╭─ Records shown

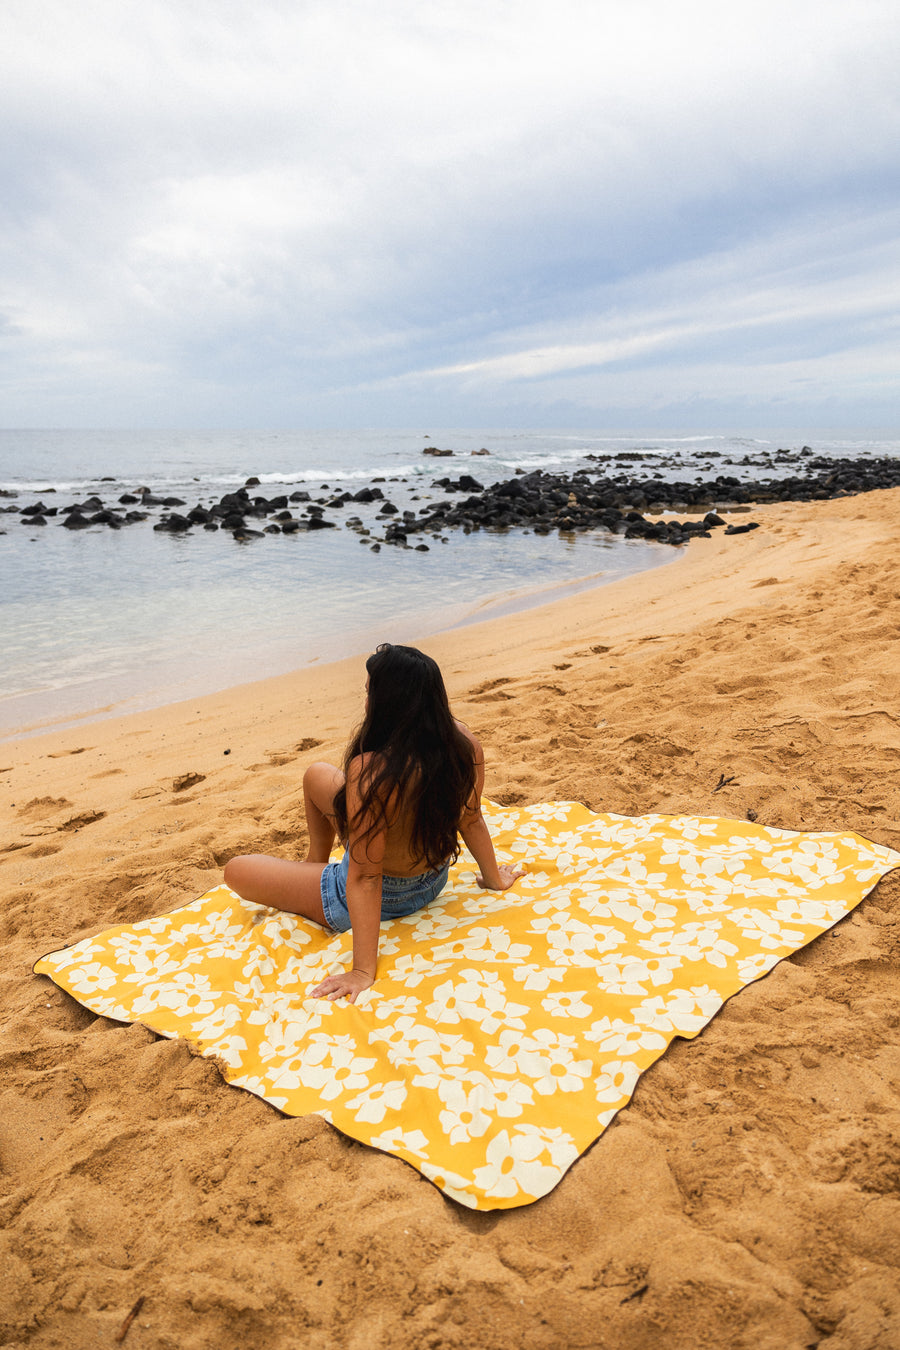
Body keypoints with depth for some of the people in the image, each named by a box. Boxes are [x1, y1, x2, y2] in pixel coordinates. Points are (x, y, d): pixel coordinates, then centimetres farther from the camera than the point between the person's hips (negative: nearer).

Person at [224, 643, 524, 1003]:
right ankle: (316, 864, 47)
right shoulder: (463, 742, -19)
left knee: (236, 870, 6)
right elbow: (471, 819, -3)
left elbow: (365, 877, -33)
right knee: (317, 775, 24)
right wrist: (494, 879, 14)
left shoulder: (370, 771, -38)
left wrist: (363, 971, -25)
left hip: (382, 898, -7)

╰─
╭─ Records shown

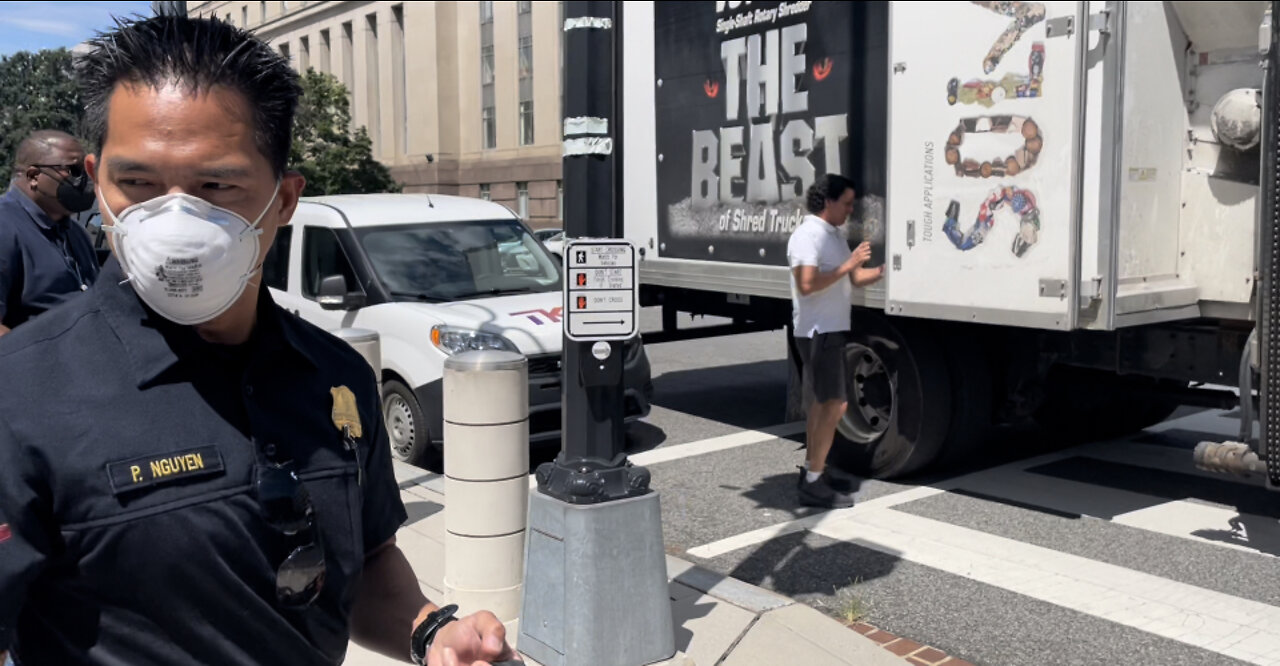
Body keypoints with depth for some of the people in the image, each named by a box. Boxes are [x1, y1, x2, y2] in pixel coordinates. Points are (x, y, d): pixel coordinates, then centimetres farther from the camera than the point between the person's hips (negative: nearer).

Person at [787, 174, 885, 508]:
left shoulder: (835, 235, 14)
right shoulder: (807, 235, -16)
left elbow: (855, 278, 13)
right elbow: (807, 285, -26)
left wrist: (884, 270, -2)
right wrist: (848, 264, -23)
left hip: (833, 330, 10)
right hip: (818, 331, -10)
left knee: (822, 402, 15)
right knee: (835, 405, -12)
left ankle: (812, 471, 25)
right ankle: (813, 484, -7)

╰─

**Work task**
Your answer should be only the number of lines in the records that hold the word "shoulder".

**Solution for this task**
4